** Goal of the exercise **
Where the word "cualquier" shows up in a line below, that line is counted. State how many lines are counted, without any other words.

** Material for the task **

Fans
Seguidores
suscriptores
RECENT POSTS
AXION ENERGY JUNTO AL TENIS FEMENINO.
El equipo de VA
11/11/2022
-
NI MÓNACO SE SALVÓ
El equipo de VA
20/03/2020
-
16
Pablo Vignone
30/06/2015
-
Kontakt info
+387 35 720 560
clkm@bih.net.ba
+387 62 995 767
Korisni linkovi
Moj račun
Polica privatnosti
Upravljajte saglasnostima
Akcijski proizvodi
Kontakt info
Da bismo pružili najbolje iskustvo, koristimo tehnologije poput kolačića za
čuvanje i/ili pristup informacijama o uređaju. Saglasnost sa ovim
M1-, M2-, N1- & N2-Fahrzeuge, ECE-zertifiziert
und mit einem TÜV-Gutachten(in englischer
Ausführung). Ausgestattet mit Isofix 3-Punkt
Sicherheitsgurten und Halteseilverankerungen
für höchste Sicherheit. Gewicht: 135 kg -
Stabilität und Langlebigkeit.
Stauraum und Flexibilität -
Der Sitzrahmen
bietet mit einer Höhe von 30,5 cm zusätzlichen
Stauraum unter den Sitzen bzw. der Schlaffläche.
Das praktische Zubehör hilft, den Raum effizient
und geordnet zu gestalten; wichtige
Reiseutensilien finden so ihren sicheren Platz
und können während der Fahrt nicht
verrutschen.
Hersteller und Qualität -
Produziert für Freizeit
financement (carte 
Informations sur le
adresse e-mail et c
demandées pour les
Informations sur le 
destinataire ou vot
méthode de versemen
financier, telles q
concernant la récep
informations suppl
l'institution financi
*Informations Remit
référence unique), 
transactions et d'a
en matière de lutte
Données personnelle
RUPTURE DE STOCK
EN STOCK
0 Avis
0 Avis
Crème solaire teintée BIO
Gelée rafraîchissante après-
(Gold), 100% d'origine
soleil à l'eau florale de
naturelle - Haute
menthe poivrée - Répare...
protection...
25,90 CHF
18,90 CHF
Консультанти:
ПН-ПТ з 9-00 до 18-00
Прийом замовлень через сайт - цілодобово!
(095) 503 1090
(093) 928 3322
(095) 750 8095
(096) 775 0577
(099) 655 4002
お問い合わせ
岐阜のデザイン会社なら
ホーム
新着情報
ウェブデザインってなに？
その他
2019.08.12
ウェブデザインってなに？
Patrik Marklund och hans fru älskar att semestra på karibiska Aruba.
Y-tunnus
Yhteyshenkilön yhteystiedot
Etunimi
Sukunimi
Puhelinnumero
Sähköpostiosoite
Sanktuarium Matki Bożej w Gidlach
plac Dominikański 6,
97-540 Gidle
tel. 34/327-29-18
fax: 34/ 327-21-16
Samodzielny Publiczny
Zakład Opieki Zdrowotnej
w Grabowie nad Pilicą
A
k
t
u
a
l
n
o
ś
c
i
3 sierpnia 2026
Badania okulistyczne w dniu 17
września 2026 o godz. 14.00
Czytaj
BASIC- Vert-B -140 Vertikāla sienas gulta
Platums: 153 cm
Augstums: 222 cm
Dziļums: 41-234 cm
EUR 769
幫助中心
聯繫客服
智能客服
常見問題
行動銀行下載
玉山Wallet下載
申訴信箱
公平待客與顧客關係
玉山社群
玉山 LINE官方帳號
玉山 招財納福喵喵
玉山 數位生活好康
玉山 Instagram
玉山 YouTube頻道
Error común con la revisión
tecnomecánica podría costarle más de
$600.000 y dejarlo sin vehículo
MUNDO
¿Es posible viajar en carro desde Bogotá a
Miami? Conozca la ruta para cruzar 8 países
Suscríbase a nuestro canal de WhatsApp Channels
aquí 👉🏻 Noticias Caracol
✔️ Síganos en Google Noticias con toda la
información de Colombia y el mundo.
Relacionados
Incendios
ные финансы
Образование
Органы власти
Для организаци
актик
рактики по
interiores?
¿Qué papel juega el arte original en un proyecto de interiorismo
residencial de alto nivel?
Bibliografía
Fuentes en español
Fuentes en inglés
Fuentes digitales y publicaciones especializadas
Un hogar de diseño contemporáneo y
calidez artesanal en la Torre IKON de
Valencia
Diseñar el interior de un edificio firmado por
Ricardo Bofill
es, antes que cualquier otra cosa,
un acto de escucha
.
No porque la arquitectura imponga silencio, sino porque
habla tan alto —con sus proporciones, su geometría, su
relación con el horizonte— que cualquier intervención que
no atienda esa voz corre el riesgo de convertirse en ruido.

** Result below **
2